[Opening Text section section]
Re: row filtering for logical replication - Mailing list pgsql-hackers

From Amit Kapila
Subject Re: row filtering for logical replication
Date
Msg-id CAA4eK1+m45Xyzx7AUY9TyFnB6CZ7_+_uooPb7WHSpp7UE=YmKg@mail.gmail.com
Whole thread Raw
In response to Re: row filtering for logical replication  (Alvaro Herrera <alvherre@alvh.no-ip.org>)
Responses Re: row filtering for logical replication
List pgsql-hackers
On Thu, Jan 20, 2022 at 7:56 PM Alvaro Herrera <alvherre@alvh.no-ip.org> wrote:
>
> > >  Maybe this was meant to be "validate RF
> > > expressions" and return, perhaps, a bitmapset of all invalid columns
> > > referenced?
> >
> > Currently, we stop as soon as we find the first invalid column.
>
> That seems quite strange.  (And above you say "gather as much info as
> possible", so why stop at the first one?)
>

Because that is an error case, so, there doesn't seem to be any
benefit in proceeding further. However, we can build all the required
information by processing all publications (aka gather all
information) and then later give an error if that idea appeals to you
more.
[Closing Text section section]
Activity a -> Rewrite the records between the line holding "Area riservata" and the end of the records, inclusive, replacing "Bari" with "Lecce" and leaving everything else unchanged. Omit the pictures from your answer.
[Opening Study material section]
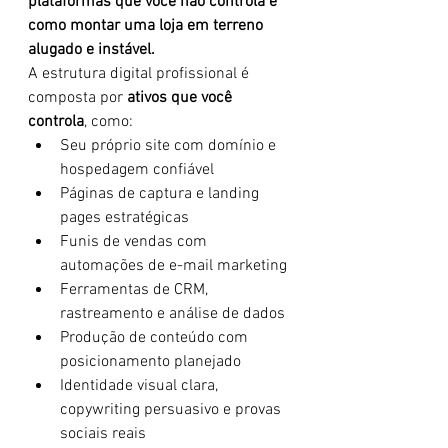
plataformas que você não controla é 
como montar uma loja em terreno 
alugado e instável.
A estrutura digital profissional é 
composta por 
ativos que você 
controla
, como:
Seu próprio site com domínio e 
hospedagem confiável
Páginas de captura e landing 
pages estratégicas
Funis de vendas com 
automações de e-mail marketing
Ferramentas de CRM, 
rastreamento e análise de dados
Produção de conteúdo com 
posicionamento planejado
Identidade visual clara, 
copywriting persuasivo e provas 
sociais reais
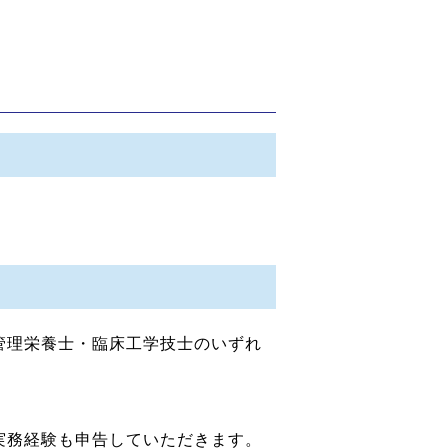
管理栄養士・臨床工学技士のいずれ
実務経験も申告していただきます。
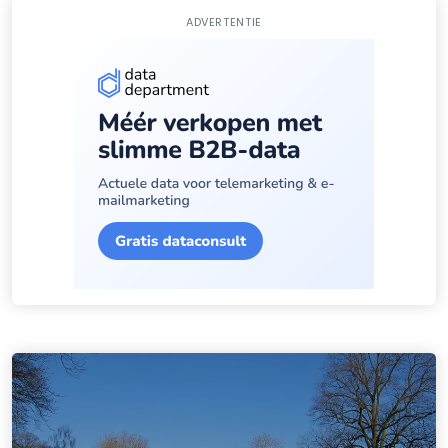
ADVERTENTIE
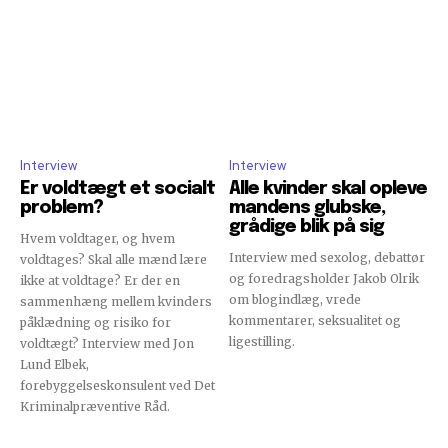
Interview
Interview
Er voldtægt et socialt
Alle kvinder skal opleve
problem?
mandens glubske,
grådige blik på sig
Hvem voldtager, og hvem
Interview med sexolog, debattør
voldtages? Skal alle mænd lære
og foredragsholder Jakob Olrik
ikke at voldtage? Er der en
om blogindlæg, vrede
sammenhæng mellem kvinders
kommentarer, seksualitet og
påklædning og risiko for
ligestilling.
voldtægt? Interview med Jon
Lund Elbek,
forebyggelseskonsulent ved Det
Kriminalpræventive Råd.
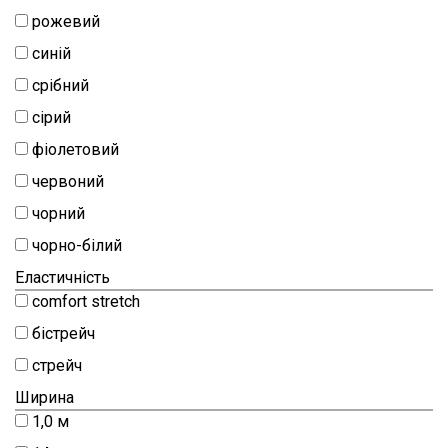
рожевий
синій
срібний
сірий
фіолетовий
червоний
чорний
чорно-білий
Еластичність
comfort stretch
бістрейч
стрейч
Ширина
1,0 м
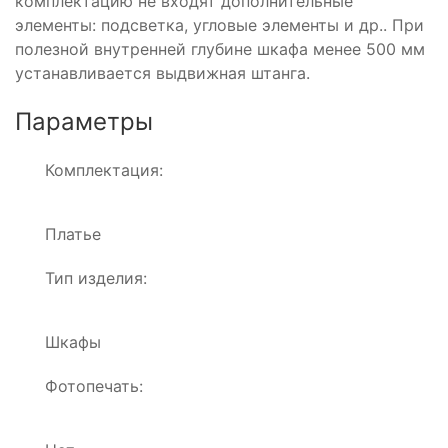
комплектацию не входят дополнительные
элементы: подсветка, угловые элементы и др.. При
полезной внутренней глубине шкафа менее 500 мм
устанавливается выдвижная штанга.
Параметры
Комплектация:
Платье
Тип изделия:
Шкафы
Фотопечать:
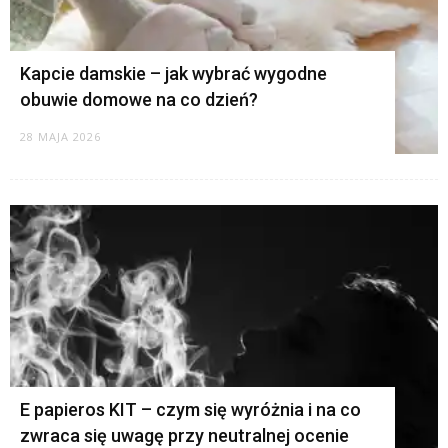
Kapcie damskie – jak wybrać wygodne
obuwie domowe na co dzień?
28 MAJA 2026
E papieros KIT – czym się wyróżnia i na co
zwraca się uwagę przy neutralnej ocenie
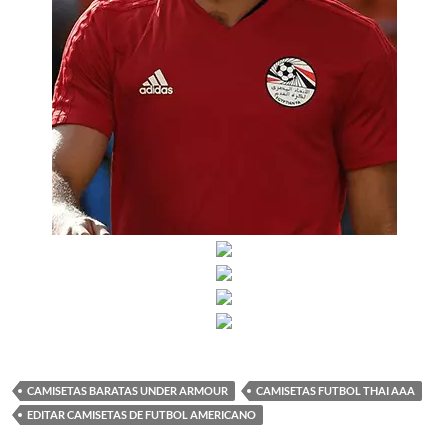
CAMISETAS BARATAS UNDER ARMOUR
CAMISETAS FUTBOL THAI AAA
EDITAR CAMISETAS DE FUTBOL AMERICANO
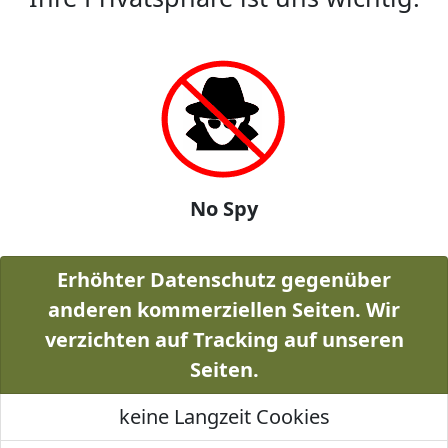
No Spy
Erhöhter Datenschutz gegenüber
anderen kommerziellen Seiten. Wir
verzichten auf Tracking auf unseren
Seiten.
keine Langzeit Cookies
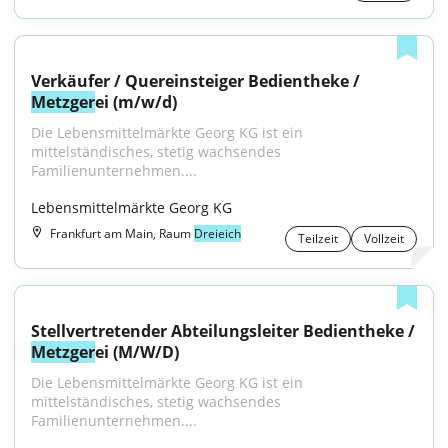
Verkäufer / Quereinsteiger Bedientheke / 
Metzger
ei (m/w/d)
Die Lebensmittelmärkte Georg KG ist ein 
mittelständisches, stetig wachsendes 
Familienunternehmen....
Lebensmittelmärkte Georg KG
Frankfurt am Main, Raum
Dreieich
Teilzeit
Vollzeit
Stellvertretender Abteilungsleiter Bedientheke / 
Metzger
ei (M/W/D)
Die Lebensmittelmärkte Georg KG ist ein 
mittelständisches, stetig wachsendes 
Familienunternehmen....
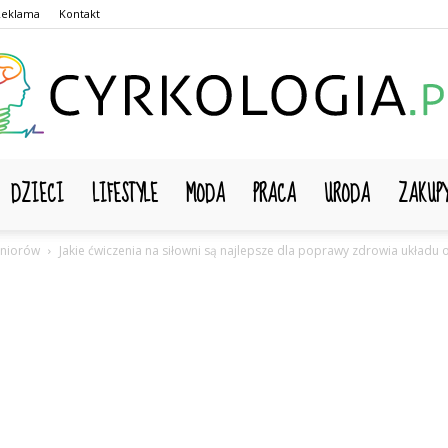
Reklama
Kontakt
DZIECI
LIFESTYLE
MODA
PRACA
URODA
ZAKUP
Cyrkologia.pl
eniorów
Jakie ćwiczenia na siłowni są najlepsze dla poprawy zdrowia układu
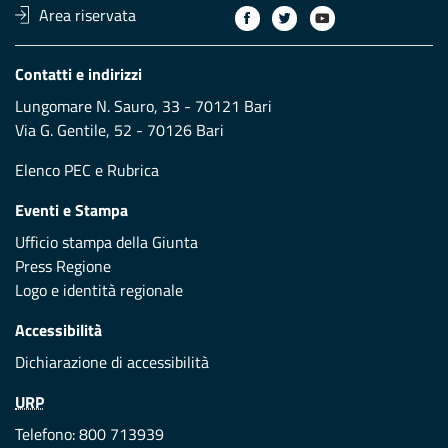
Area riservata
Contatti e indirizzi
Lungomare N. Sauro, 33 - 70121 Bari
Via G. Gentile, 52 - 70126 Bari
Elenco PEC
e
Rubrica
Eventi e Stampa
Ufficio stampa della Giunta
Press Regione
Logo e identità regionale
Accessibilità
Dichiarazione di accessibilità
URP
Telefono: 800 713939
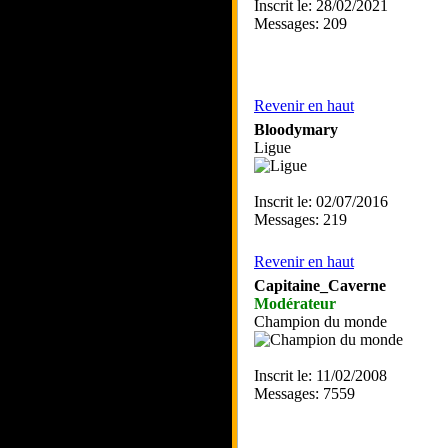
Inscrit le: 28/02/2021
Messages: 209
Revenir en haut
Bloodymary
Ligue
Inscrit le: 02/07/2016
Messages: 219
Revenir en haut
Capitaine_Caverne
Modérateur
Champion du monde
Inscrit le: 11/02/2008
Messages: 7559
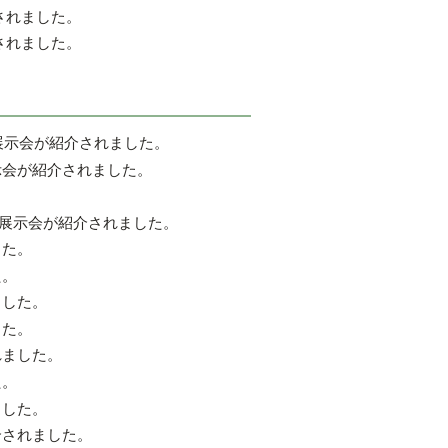
されました。
されました。
展示会が紹介されました。
示会が紹介されました。
。
展示会が紹介されました。
した。
た。
ました。
した。
れました。
た。
ました。
介されました。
[Closing Study material section]
Activity b -> Transcribe the passage of the mailing-list message on row filtering between "Responses Re: row" and "the first one?)", inclusive.

Answer area a ->
Area riservata
Contatti e indirizzi
Lungomare N. Sauro, 33 - 70121 Lecce
Via G. Gentile, 52 - 70126 Lecce
Elenco PEC
e
Rubrica
Eventi e Stampa
Ufficio stampa della Giunta
Press Regione
Logo e identità regionale
Accessibilità
Dichiarazione di accessibilità
URP
Telefono: 800 713939
Inscrit le: 28/02/2021
Messages: 209
Revenir en haut
Bloodymary
Ligue
Inscrit le: 02/07/2016
Messages: 219
Revenir en haut
Capitaine_Caverne
Modérateur
Champion du monde
Inscrit le: 11/02/2008
Messages: 7559
されました。
されました。
展示会が紹介されました。
示会が紹介されました。
。
展示会が紹介されました。
した。
た。
ました。
した。
れました。
た。
ました。
介されました。

Answer area b ->
Responses Re: row filtering for logical replication
List pgsql-hackers
On Thu, Jan 20, 2022 at 7:56 PM Alvaro Herrera <alvherre@alvh.no-ip.org> wrote:
>
> > >  Maybe this was meant to be "validate RF
> > > expressions" and return, perhaps, a bitmapset of all invalid columns
> > > referenced?
> >
> > Currently, we stop as soon as we find the first invalid column.
>
> That seems quite strange.  (And above you say "gather as much info as
> possible", so why stop at the first one?)